Aprovado na Câmara após meses de disputa, o projeto de educação domiciliar, prioridade do governo Bolsonaro, de autoria da relatora Luísa Canziani (PSD-PR) prevê pré-requisitos aos pais, dá novas tarefas às escolas e cria exigências pedagógicas (veja os detalhes abaixo).
Após a votação, o presidente da Câmara, Arthur Lira (PP-AL), anunciou que destaques e emendas ficaram para análise nesta quinta-feira. Depois disso, ainda seguirá para o Senado.
O texto aprovado venceu uma disputa interna contra um grupo mais radical, ligado ao governo e aos deputados Eduardo Bolsonaro e Bia Kicis, que defendia um projeto que apenas autorizasse o método, sem nenhum tipo de exigências. enquanto a bancada da educação tentava determinar uma série de regras e limitações à sua aplicação.
'Do nada para o tudo'
Pesquisadora da Universidade do Estado do Rio de Janeiro, a professora Maria Celi Chaves Vasconcelos, que participou das audiências públicas como especialista em homeschooling para a criação do projeto votado ontem, defende que o ensino domiciliar no Brasil se beneficiaria se passasse por um processo intermediário em que a liberação para a adoção da modalidade não fosse tão irrestrita, como o aprovado.
"O Brasil vive um momento de transição e estamos saindo do nada para o tudo. Nosso país vai sair da proibição para a regulamentação total. Talvez pudéssemos ter dado um passo de cada vez", diz Maria Celi.
A especialista explica que a lei aprovada no Brasil é bastante parecida com a nova regulamentação portuguesa, aprovada há cerca de um ano. No entanto, ela lembra que o país europeu tem a modalidade estabelecida desde 1948. Entre os 36 países da OCDE, 30 têm regulamentações para o ensino domiciliar.
Nos EUA, há programas em que alunos aprendem com professores à distância, similar ao que foi praticado durante a pandemia.

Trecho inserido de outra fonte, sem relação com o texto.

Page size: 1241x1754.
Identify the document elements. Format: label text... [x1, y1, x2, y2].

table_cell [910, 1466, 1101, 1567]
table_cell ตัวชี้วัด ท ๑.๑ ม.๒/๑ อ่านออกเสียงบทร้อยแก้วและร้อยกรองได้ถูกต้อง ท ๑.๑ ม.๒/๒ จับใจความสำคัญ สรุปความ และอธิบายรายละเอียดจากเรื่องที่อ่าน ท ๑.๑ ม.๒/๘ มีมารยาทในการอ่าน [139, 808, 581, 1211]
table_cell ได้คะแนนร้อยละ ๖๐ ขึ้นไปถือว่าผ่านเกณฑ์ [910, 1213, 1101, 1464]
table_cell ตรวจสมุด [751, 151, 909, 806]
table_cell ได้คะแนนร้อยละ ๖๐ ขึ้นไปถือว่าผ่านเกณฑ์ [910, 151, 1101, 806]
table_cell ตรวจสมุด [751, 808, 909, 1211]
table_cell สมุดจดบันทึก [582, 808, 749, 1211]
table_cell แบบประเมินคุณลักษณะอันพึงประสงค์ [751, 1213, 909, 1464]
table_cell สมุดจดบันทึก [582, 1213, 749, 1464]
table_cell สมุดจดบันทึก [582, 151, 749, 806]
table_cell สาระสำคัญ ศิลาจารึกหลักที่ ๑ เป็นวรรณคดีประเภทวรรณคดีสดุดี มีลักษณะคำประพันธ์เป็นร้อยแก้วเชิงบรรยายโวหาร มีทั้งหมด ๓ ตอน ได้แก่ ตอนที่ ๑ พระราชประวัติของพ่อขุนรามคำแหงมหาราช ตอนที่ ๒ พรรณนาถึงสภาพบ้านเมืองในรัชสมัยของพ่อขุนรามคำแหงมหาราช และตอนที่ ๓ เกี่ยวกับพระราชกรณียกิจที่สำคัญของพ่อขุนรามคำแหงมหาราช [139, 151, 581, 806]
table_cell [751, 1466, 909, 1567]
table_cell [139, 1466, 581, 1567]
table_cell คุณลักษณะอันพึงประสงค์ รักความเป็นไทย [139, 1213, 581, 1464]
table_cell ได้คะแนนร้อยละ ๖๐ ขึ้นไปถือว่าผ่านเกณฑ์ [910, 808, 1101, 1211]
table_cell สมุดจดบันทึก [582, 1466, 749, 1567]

O modelo inglês é mais parecido ao que o movimento pró-educação domiciliar defende no Brasil, com a família sendo responsável pelo ensino dos filhos.
"Embora importante para uma minoria, essa pauta desvia o olhar de discussões muito mais urgentes que deveriam ser feitas no Brasil", avalia.

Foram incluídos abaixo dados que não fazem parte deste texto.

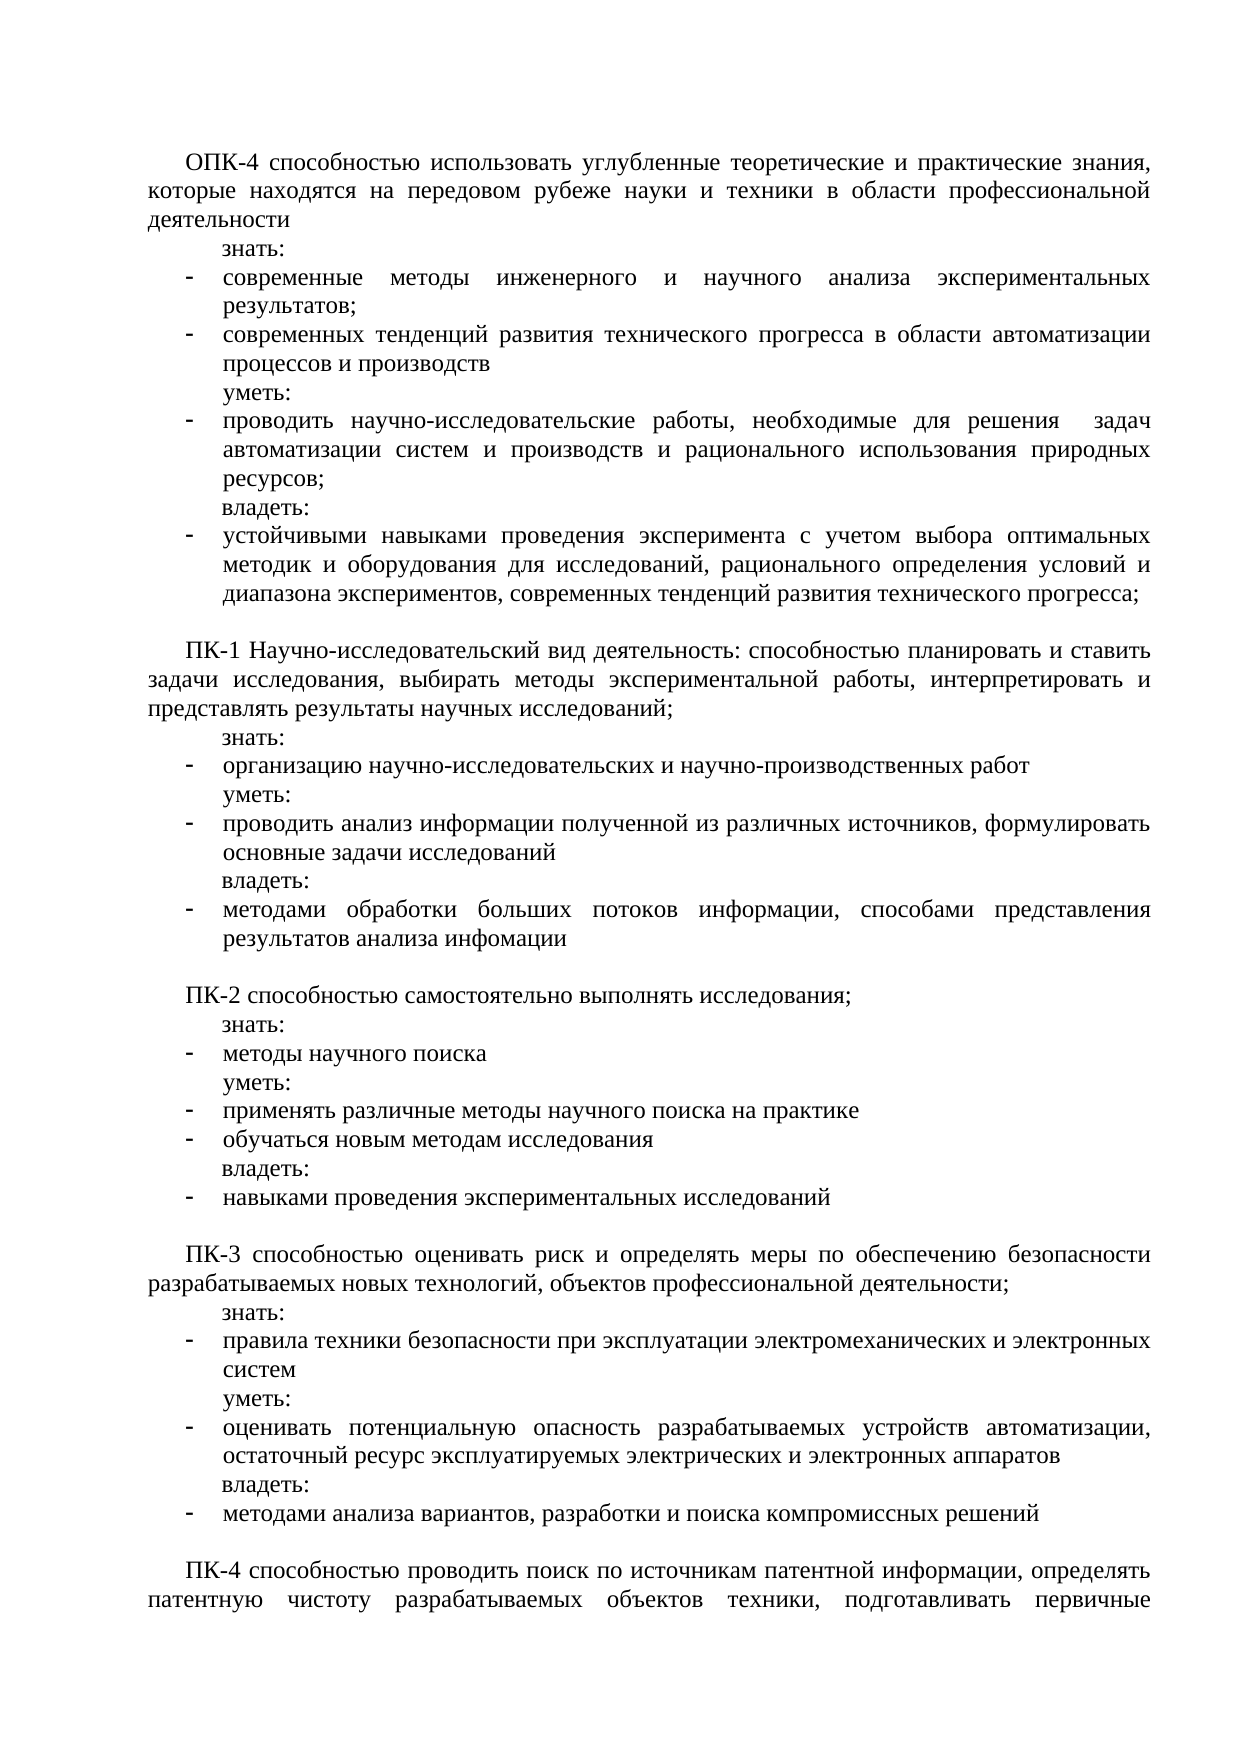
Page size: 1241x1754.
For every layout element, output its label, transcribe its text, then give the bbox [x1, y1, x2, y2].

list проводить анализ информации полученной из различных источников, формулировать основные задачи исследований [185, 808, 1152, 866]
text владеть: [148, 1469, 1152, 1498]
text владеть: [148, 1153, 1152, 1182]
text владеть: [148, 866, 1152, 894]
text знать: [148, 1009, 1152, 1038]
text знать: [148, 233, 1152, 262]
text владеть: [148, 492, 1152, 521]
list современных тенденций развития технического прогресса в области автоматизации процессов и производств [185, 319, 1152, 377]
list методами анализа вариантов, разработки и поиска компромиссных решений [185, 1498, 1152, 1527]
list организацию научно-исследовательских и научно-производственных работ [185, 751, 1152, 779]
list проводить научно-исследовательские работы, необходимые для решения задач автоматизации систем и производств и рационального использования природных ресурсов; [185, 406, 1152, 492]
text ПК-2 способностью самостоятельно выполнять исследования; [148, 981, 1152, 1009]
text ПК-3 способностью оценивать риск и определять меры по обеспечению безопасности разрабатываемых новых технологий, объектов профессиональной деятельности; [148, 1239, 1152, 1297]
text знать: [148, 1297, 1152, 1326]
list навыками проведения экспериментальных исследований [185, 1182, 1152, 1211]
list правила техники безопасности при эксплуатации электромеханических и электронных систем [185, 1326, 1152, 1383]
list устойчивыми навыками проведения эксперимента с учетом выбора оптимальных методик и оборудования для исследований, рационального определения условий и диапазона экспериментов, современных тенденций развития технического прогресса; [185, 521, 1152, 607]
text уметь: [223, 1067, 1152, 1096]
list обучаться новым методам исследования [185, 1124, 1152, 1153]
list применять различные методы научного поиска на практике [185, 1096, 1152, 1124]
text ОПК-4 способностью использовать углубленные теоретические и практические знания, которые находятся на передовом рубеже науки и техники в области профессиональной деятельности [148, 147, 1152, 233]
list современные методы инженерного и научного анализа экспериментальных результатов; [185, 262, 1152, 319]
text уметь: [223, 377, 1152, 406]
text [148, 1556, 1152, 1613]
text уметь: [223, 1383, 1152, 1412]
text ПК-1 Научно-исследовательский вид деятельность: способностью планировать и ставить задачи исследования, выбирать методы экспериментальной работы, интерпретировать и представлять результаты научных исследований; [148, 636, 1152, 722]
list методы научного поиска [185, 1038, 1152, 1067]
list методами обработки больших потоков информации, способами представления результатов анализа инфомации [185, 894, 1152, 952]
list оценивать потенциальную опасность разрабатываемых устройств автоматизации, остаточный ресурс эксплуатируемых электрических и электронных аппаратов [185, 1412, 1152, 1469]
text уметь: [223, 779, 1152, 808]
text знать: [148, 722, 1152, 751]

Além disso, na análise da pesquisadora, organizadora do livro “Educação domiciliar no Brasil: Mo(vi)mento em debate”, a lei aprovada deveria prever um mecanismo de permissão por justificativa, em que os conselhos estaduais e municipais ficariam encarregados de autorizar ou negar os pedidos das famílias interessadas.
"Não poderia ser um sistema que fosse unicamente pela vontade da família, uma vez que a educação no nosso país é obrigatória dos 4 aos 17 anos. Mas esse protocolo de justificativa abriria a possibilidade da educação familiar para aqueles que precisam", diz.

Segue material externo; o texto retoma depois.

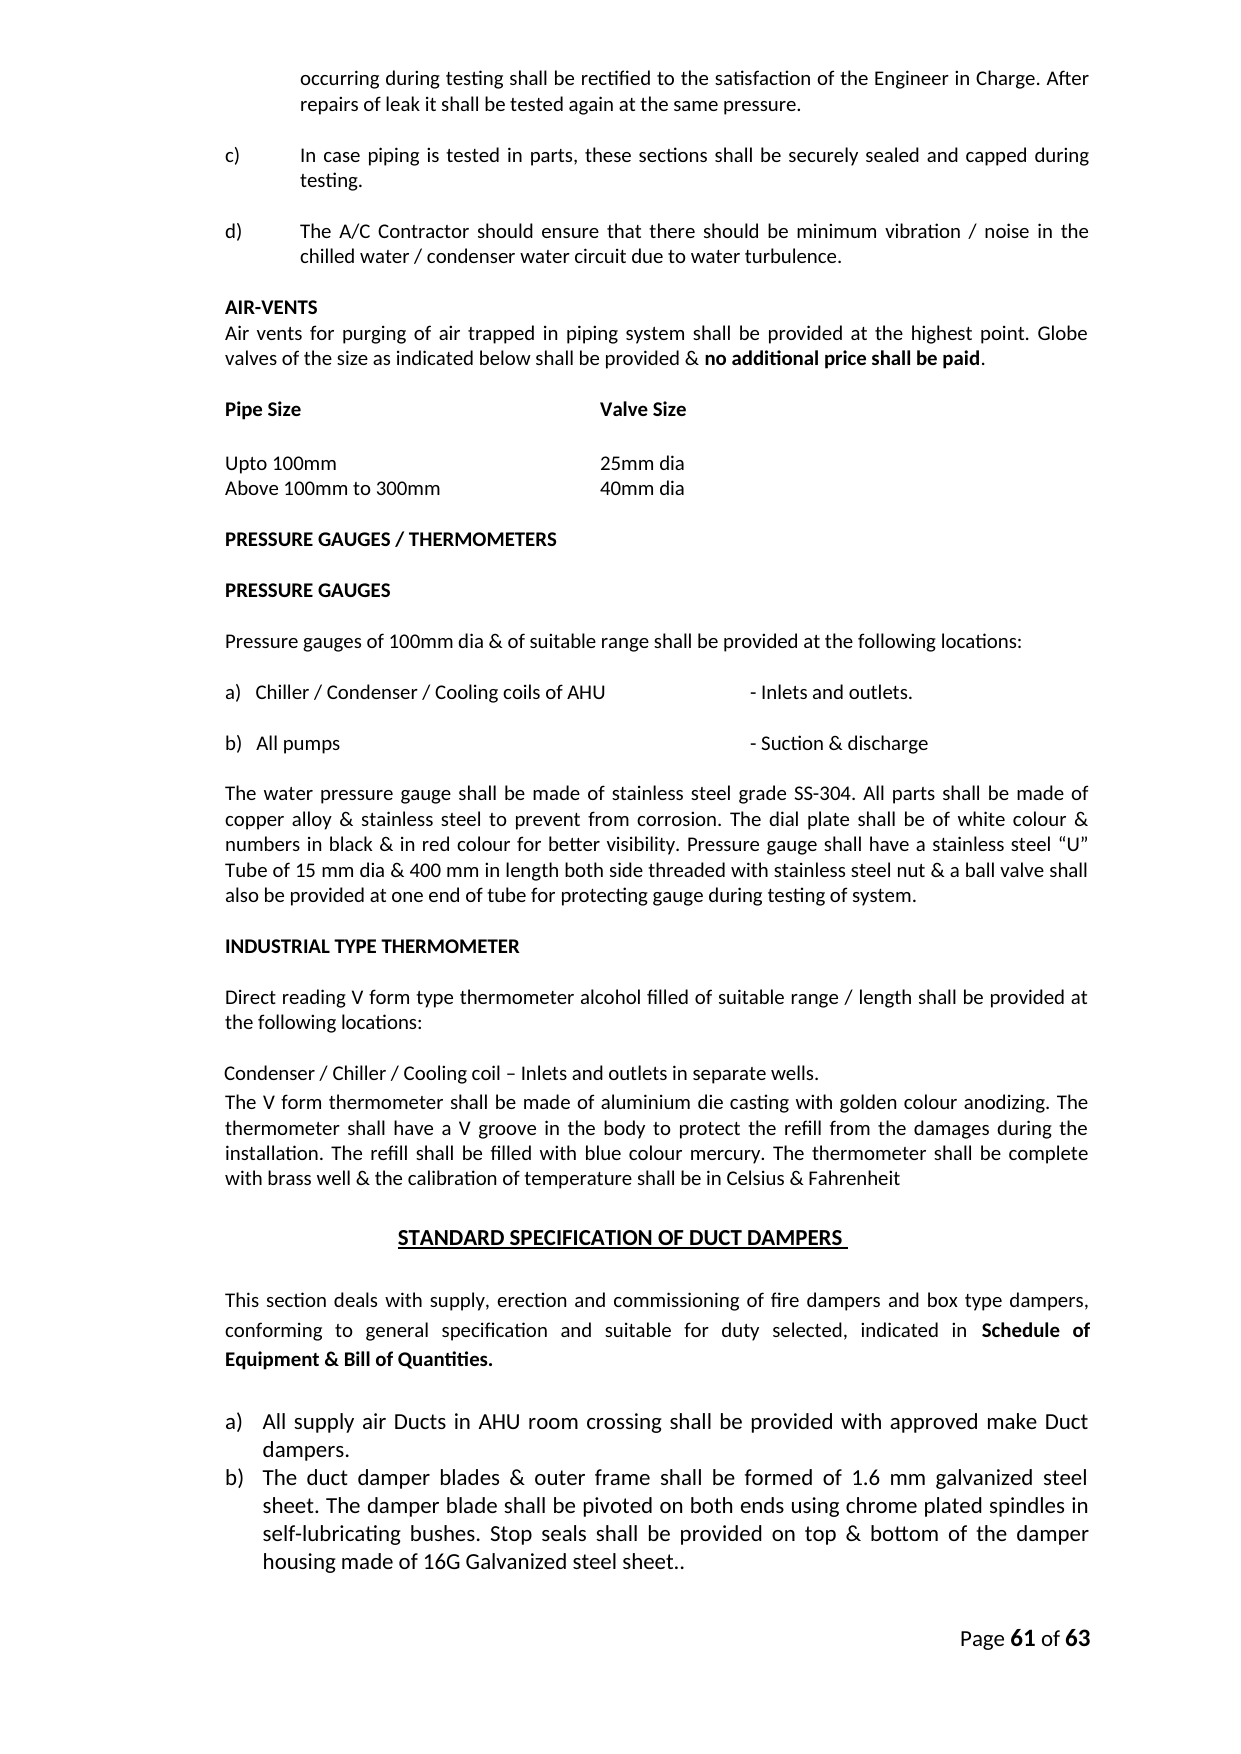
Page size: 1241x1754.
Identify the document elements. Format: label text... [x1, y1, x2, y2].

text This section deals with supply, erection and commissioning of fire dampers and box type dampers, conforming to general specification and suitable for duty selected, indicated in Schedule of Equipment & Bill of Quantities. [225, 1288, 1090, 1371]
text Direct reading V form type thermometer alcohol filled of suitable range / length shall be provided at the following locations: [225, 984, 1090, 1035]
list The duct damper blades & outer frame shall be formed of 1.6 mm galvanized steel sheet. The damper blade shall be pivoted on both ends using chrome plated spindles in self-lubricating bushes. Stop seals shall be provided on top & bottom of the damper housing made of 16G Galvanized steel sheet.. [225, 1463, 1090, 1575]
text Condenser / Chiller / Cooling coil – Inlets and outlets in separate wells. [224, 1060, 1090, 1086]
text Upto 100mm 25mm dia [225, 450, 1090, 476]
text a) Chiller / Condenser / Cooling coils of AHU - Inlets and outlets. [225, 679, 1090, 704]
text The water pressure gauge shall be made of stainless steel grade SS-304. All parts shall be made of copper alloy & stainless steel to prevent from corrosion. The dial plate shall be of white colour & numbers in black & in red colour for better visibility. Pressure gauge shall have a stainless steel “U” Tube of 15 mm dia & 400 mm in length both side threaded with stainless steel nut & a ball valve shall also be provided at one end of tube for protecting gauge during testing of system. [225, 781, 1090, 908]
text AIR-VENTS [150, 294, 1090, 320]
text b) All pumps - Suction & discharge [225, 730, 1090, 755]
text Pipe Size Valve Size [225, 396, 1090, 421]
text Above 100mm to 300mm 40mm dia [225, 476, 1090, 501]
text Air vents for purging of air trapped in piping system shall be provided at the highest point. Globe valves of the size as indicated below shall be provided & no additional price shall be paid. [225, 320, 1090, 371]
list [225, 66, 1090, 116]
list In case piping is tested in parts, these sections shall be securely sealed and capped during testing. [225, 142, 1090, 193]
text PRESSURE GAUGES / THERMOMETERS [225, 526, 1090, 552]
text Pressure gauges of 100mm dia & of suitable range shall be provided at the following locations: [225, 628, 1090, 653]
list All supply air Ducts in AHU room crossing shall be provided with approved make Duct dampers. [225, 1407, 1090, 1463]
list The A/C Contractor should ensure that there should be minimum vibration / noise in the chilled water / condenser water circuit due to water turbulence. [225, 218, 1090, 269]
text STANDARD SPECIFICATION OF DUCT DAMPERS [150, 1223, 1090, 1251]
text INDUSTRIAL TYPE THERMOMETER [150, 933, 1090, 958]
text The V form thermometer shall be made of aluminium die casting with golden colour anodizing. The thermometer shall have a V groove in the body to protect the refill from the damages during the installation. The refill shall be filled with blue colour mercury. The thermometer shall be complete with brass well & the calibration of temperature shall be in Celsius & Fahrenheit [225, 1089, 1090, 1191]
text PRESSURE GAUGES [150, 577, 1090, 603]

Segundo a pesquisadora da Uerj, o perfil de famílias que praticam o ensino domiciliar no Brasil vai desde aquelas que podem ser consideradas ligadas a uma religião, em que outros adeptos a influenciaram a aderir ao homeschooling, até a famílias com estilos de vida alternativo.
"São famílias que viajam constantemente, que têm crianças que necessitam de atendimento especializado, que têm filhos que sofreram bullying na escola", explica.
‘Bom, mas restritivo’
AAssociação Nacional da Educação Domiciliar (Aned) apoiou o texto, mesmo com críticas. Rick Dias, presidente da instituição, não quis comentar o texto debatido ontem pelos deputados. Mas já havia declarado em novembro que o texto era “de razoável para bom, mas muito restritivo”:
"Exigência de nível superior para os pais é uma coisa absurda. Seguir a Base Nacional Comum Curricular não me incomoda, mas o ideal era deixar os pais à vontade para escolherem o que querem ensinar".